The NGO also named eight “laggards” in the ad. They are: Rolex, Wal-Mart, Sears/Kmart, Jostens, Fred Meyer Jewelers, QVC, JC Penney, and Whitehall Jewellers.

“Despite growing demand from concerned consumers, mining corporations have yet to significantly reduce the harm their operations are inflicting on communities in many parts of the world,” said Keith Slack, co-director of the No Dirty Gold campaign and senior policy advisor for Oxfam America. “When major jewelry retailers demand ethically produced gold for their products, it’s time for the mining industry to take note and make changes in their practices.”

The No Dirty Gold campaign was launched two years ago.
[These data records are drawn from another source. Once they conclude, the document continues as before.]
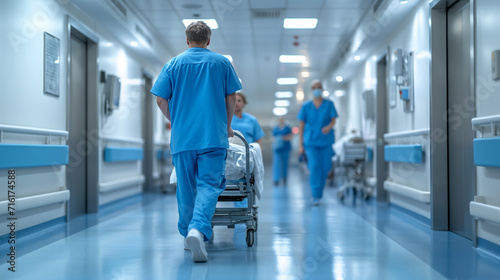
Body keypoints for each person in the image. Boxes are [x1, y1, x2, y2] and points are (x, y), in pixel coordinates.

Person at [151, 21, 241, 262]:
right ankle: (197, 229)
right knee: (209, 185)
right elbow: (231, 96)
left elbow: (161, 100)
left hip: (183, 139)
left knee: (186, 187)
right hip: (213, 136)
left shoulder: (173, 64)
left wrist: (177, 120)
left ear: (187, 40)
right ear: (209, 40)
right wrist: (228, 125)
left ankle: (187, 235)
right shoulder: (222, 63)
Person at [297, 80, 338, 206]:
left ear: (322, 89)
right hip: (311, 142)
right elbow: (301, 126)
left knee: (325, 167)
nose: (317, 89)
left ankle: (319, 191)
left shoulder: (329, 104)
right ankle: (316, 195)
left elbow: (333, 120)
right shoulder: (306, 106)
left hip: (325, 141)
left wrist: (329, 127)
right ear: (311, 90)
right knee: (314, 167)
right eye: (314, 87)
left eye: (319, 87)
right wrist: (300, 145)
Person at [272, 117, 293, 186]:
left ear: (284, 120)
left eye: (282, 119)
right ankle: (276, 180)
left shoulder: (287, 128)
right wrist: (277, 139)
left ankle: (284, 178)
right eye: (279, 119)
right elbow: (272, 137)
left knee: (285, 164)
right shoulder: (275, 128)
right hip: (277, 149)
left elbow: (290, 136)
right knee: (276, 164)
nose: (280, 121)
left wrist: (282, 138)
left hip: (285, 148)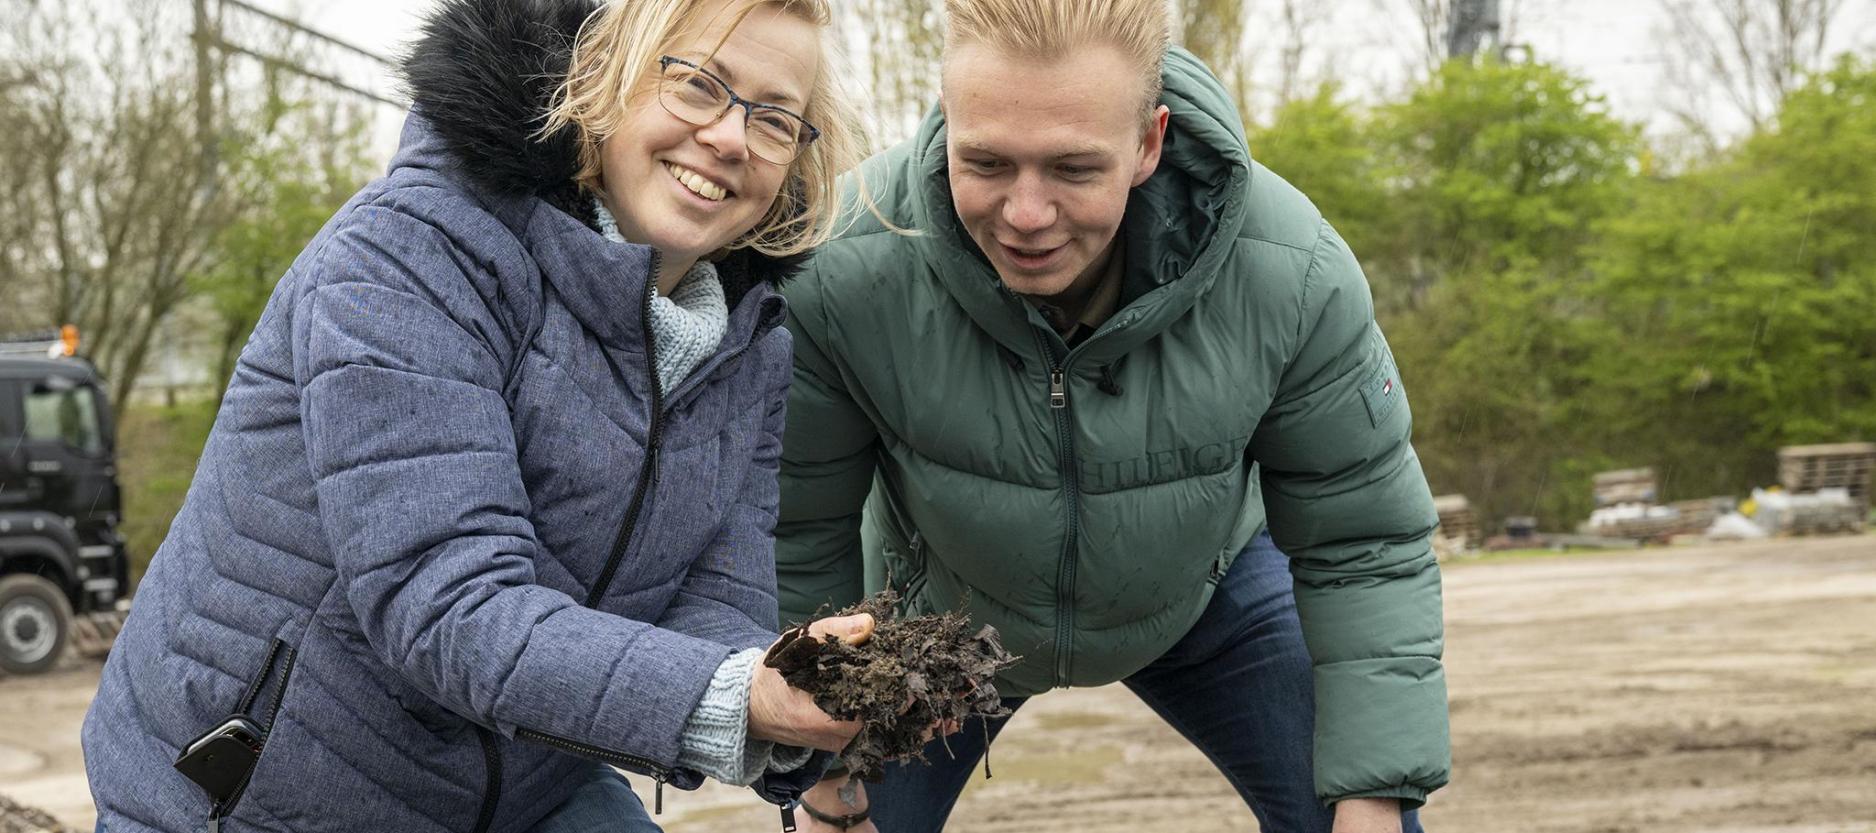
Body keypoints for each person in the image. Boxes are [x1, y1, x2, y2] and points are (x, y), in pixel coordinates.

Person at [81, 0, 879, 830]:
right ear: (599, 82)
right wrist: (738, 698)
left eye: (776, 119)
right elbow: (449, 606)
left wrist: (789, 684)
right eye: (697, 85)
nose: (730, 137)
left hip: (526, 787)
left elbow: (715, 595)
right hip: (261, 794)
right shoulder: (405, 255)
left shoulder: (747, 346)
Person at [773, 0, 1451, 830]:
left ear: (1148, 143)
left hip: (1203, 593)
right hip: (936, 610)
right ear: (946, 122)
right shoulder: (843, 263)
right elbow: (800, 528)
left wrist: (1374, 801)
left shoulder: (1294, 276)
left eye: (1073, 169)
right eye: (986, 161)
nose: (1026, 214)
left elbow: (1363, 540)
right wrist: (822, 778)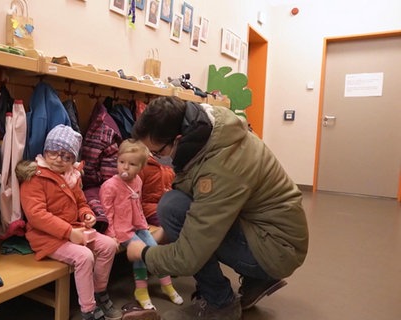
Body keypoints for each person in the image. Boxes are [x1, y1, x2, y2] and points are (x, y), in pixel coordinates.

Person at [125, 97, 309, 320]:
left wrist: (144, 253)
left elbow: (189, 256)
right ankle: (259, 280)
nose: (155, 158)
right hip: (276, 234)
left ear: (179, 139)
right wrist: (165, 232)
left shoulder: (220, 167)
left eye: (157, 152)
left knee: (172, 207)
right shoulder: (214, 130)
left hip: (277, 248)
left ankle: (220, 303)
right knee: (175, 206)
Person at [16, 124, 122, 320]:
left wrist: (86, 214)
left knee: (108, 245)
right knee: (84, 257)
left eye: (66, 156)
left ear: (73, 159)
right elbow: (36, 215)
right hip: (46, 237)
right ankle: (88, 310)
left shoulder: (70, 176)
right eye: (54, 152)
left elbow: (82, 202)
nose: (59, 159)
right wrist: (68, 232)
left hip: (73, 230)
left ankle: (99, 292)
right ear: (45, 151)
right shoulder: (34, 178)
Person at [100, 139, 183, 311]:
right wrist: (112, 235)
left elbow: (137, 205)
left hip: (138, 225)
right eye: (121, 162)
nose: (125, 167)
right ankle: (141, 290)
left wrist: (143, 225)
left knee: (153, 250)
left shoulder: (137, 181)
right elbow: (107, 212)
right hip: (121, 230)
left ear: (141, 167)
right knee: (139, 254)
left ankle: (166, 285)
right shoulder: (110, 186)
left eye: (132, 164)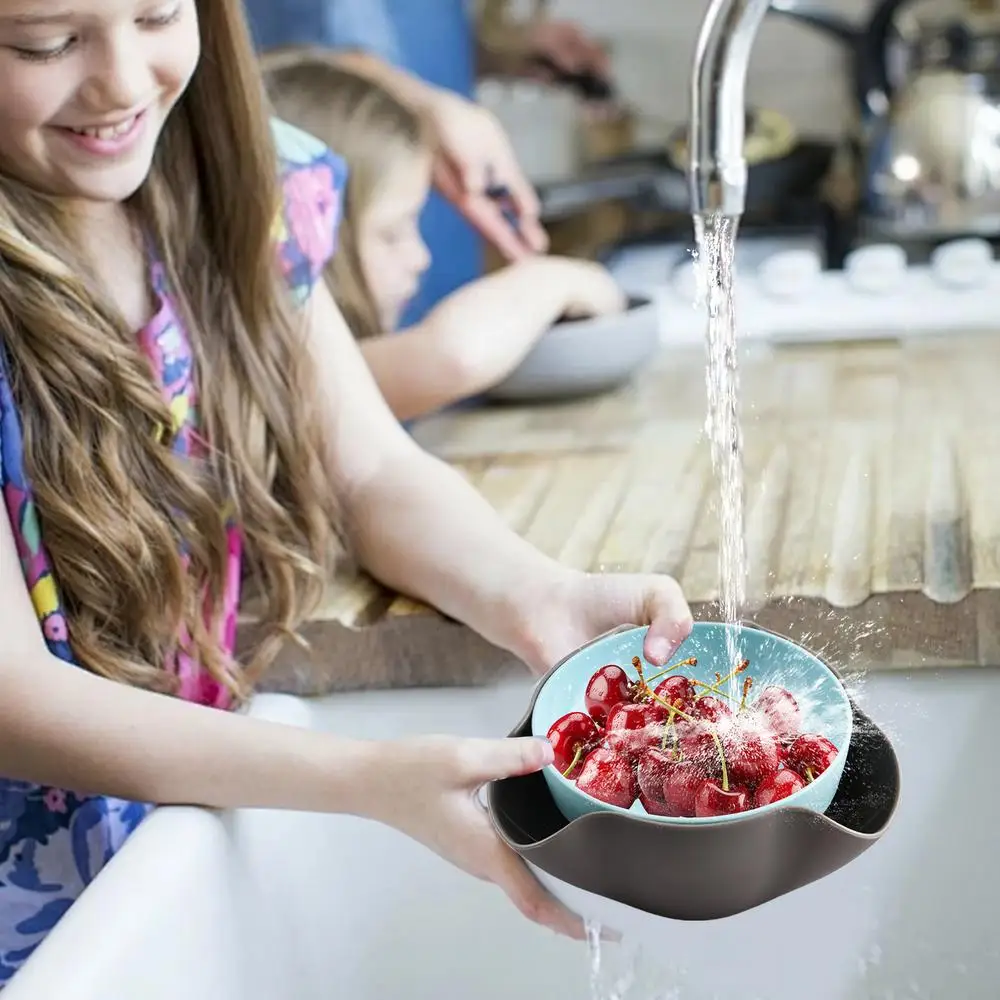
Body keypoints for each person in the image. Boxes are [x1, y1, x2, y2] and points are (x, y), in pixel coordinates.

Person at [0, 0, 691, 985]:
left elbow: (367, 469)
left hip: (179, 815)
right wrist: (366, 779)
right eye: (45, 42)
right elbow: (13, 695)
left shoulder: (245, 183)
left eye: (157, 14)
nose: (120, 79)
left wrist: (535, 593)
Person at [261, 53, 627, 421]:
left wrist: (429, 106)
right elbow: (451, 356)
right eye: (392, 234)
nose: (420, 257)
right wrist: (557, 278)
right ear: (305, 237)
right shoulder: (284, 379)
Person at [242, 0, 611, 323]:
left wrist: (500, 52)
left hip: (434, 249)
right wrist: (424, 103)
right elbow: (297, 67)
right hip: (368, 255)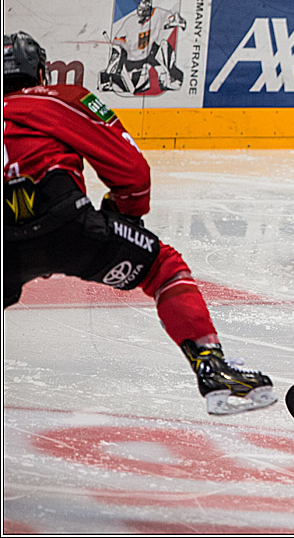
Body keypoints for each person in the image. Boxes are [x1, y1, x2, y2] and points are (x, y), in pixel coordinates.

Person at [4, 31, 276, 415]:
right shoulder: (63, 98)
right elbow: (131, 171)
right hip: (70, 228)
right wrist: (124, 216)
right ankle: (212, 368)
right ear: (41, 70)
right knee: (163, 267)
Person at [101, 0, 186, 96]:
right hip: (133, 59)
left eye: (143, 11)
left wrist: (178, 22)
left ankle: (172, 77)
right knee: (133, 87)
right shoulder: (130, 21)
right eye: (139, 10)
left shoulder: (158, 14)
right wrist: (123, 49)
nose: (140, 14)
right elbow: (118, 40)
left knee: (164, 45)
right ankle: (107, 79)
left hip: (149, 55)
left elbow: (172, 18)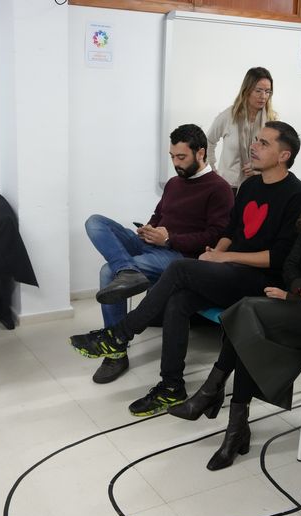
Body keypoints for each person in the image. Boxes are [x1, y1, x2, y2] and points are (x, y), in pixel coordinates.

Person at [70, 122, 301, 416]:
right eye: (256, 140)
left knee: (180, 269)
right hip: (231, 270)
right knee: (178, 300)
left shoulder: (297, 194)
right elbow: (230, 230)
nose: (253, 146)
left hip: (261, 281)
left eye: (264, 143)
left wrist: (224, 257)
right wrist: (216, 253)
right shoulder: (250, 186)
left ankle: (119, 334)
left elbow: (280, 257)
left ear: (284, 155)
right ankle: (171, 386)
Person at [167, 153, 301, 473]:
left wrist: (296, 294)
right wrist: (300, 291)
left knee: (246, 314)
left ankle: (216, 398)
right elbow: (290, 266)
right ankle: (234, 425)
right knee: (247, 320)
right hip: (299, 306)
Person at [83, 124, 234, 384]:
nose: (175, 163)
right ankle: (127, 270)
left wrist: (170, 239)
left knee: (108, 272)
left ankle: (116, 352)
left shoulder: (219, 188)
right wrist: (149, 229)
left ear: (200, 153)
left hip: (180, 256)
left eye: (181, 157)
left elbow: (216, 236)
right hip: (153, 244)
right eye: (172, 157)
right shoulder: (174, 183)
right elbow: (159, 214)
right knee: (95, 222)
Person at [206, 67, 278, 190]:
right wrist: (212, 170)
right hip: (228, 186)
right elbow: (208, 142)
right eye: (258, 91)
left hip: (259, 185)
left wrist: (259, 168)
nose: (263, 96)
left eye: (268, 91)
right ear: (247, 90)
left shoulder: (272, 120)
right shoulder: (228, 116)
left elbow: (276, 153)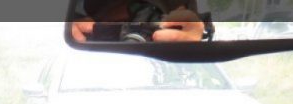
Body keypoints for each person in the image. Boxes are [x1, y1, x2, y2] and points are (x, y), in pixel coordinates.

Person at [71, 0, 214, 43]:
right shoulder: (83, 30)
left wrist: (193, 43)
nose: (137, 27)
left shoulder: (179, 32)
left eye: (153, 19)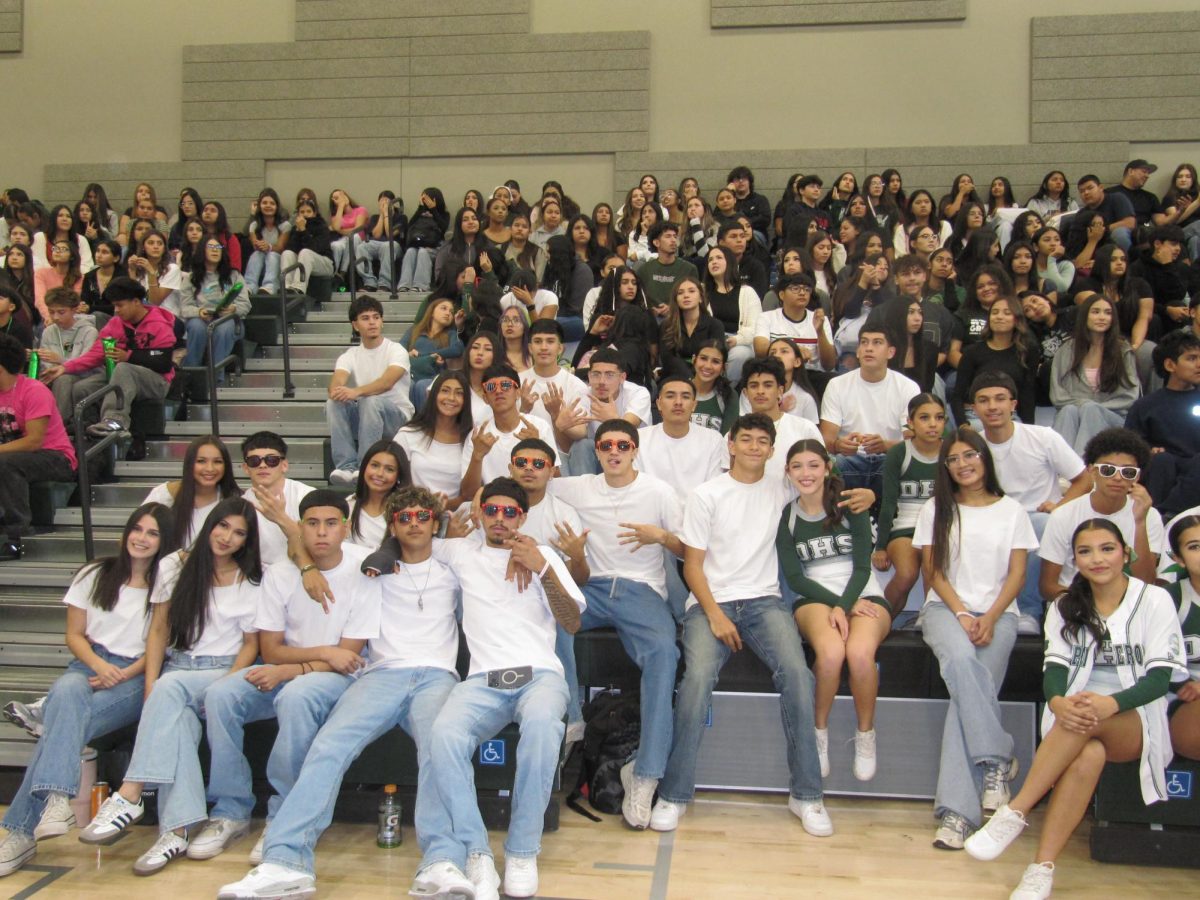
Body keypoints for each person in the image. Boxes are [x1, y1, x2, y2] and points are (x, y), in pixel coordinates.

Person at [217, 487, 461, 900]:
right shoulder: (370, 568)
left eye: (423, 516)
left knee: (438, 747)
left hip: (437, 675)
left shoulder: (456, 563)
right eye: (405, 517)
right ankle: (285, 862)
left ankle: (441, 861)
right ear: (392, 526)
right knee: (328, 746)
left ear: (435, 523)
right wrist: (305, 562)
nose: (415, 523)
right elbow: (312, 545)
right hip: (380, 675)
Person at [964, 519, 1186, 900]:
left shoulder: (1154, 599)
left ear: (1125, 553)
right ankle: (1041, 868)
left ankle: (1016, 811)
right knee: (1088, 754)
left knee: (1088, 720)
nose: (1097, 559)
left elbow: (1159, 680)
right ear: (1075, 560)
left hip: (1134, 718)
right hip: (1075, 721)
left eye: (1107, 548)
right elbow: (1055, 668)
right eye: (1085, 551)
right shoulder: (1066, 605)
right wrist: (1058, 701)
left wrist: (1110, 703)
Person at [650, 413, 832, 837]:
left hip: (765, 601)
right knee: (695, 680)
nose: (753, 446)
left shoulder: (782, 488)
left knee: (800, 678)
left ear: (772, 451)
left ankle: (807, 794)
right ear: (730, 444)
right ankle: (674, 794)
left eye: (762, 441)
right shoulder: (706, 494)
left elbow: (821, 483)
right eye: (745, 439)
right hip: (710, 602)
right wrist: (713, 613)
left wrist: (860, 494)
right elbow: (691, 567)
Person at [412, 477, 584, 900]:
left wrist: (541, 567)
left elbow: (572, 622)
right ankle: (476, 852)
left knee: (544, 728)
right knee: (444, 735)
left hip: (539, 674)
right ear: (480, 512)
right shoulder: (459, 550)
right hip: (482, 679)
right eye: (492, 510)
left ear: (523, 517)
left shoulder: (544, 555)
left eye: (510, 512)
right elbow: (406, 542)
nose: (500, 519)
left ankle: (523, 851)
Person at [78, 499, 262, 875]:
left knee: (171, 688)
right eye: (222, 526)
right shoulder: (173, 567)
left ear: (247, 541)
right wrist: (150, 687)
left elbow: (250, 646)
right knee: (176, 723)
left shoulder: (251, 580)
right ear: (209, 525)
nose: (228, 537)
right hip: (178, 668)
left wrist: (223, 687)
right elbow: (159, 630)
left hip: (224, 671)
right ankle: (178, 829)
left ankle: (130, 792)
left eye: (239, 533)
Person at [198, 491, 380, 864]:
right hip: (294, 667)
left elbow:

Since that time, it says that more than 30,000 consumers have signed a petition urging mining corporations to clean up their act and produce gold more responsibly.

The jewelry industry “leaders” named by the No Dirty Gold campaign have endorsed human rights, environmental, and social justice principles that call for responsible practices in producing gold and precious metals. These include:

* Respect for basic human rights outlined in international conventions and law; 

* Free, prior, and informed consent from affected communities; 

* Respect for workers’ rights and labor standards;

* Protecting parks and natural reserves from mining; and,

* Protecting oceans, rivers, lakes, and streams from mining wastes.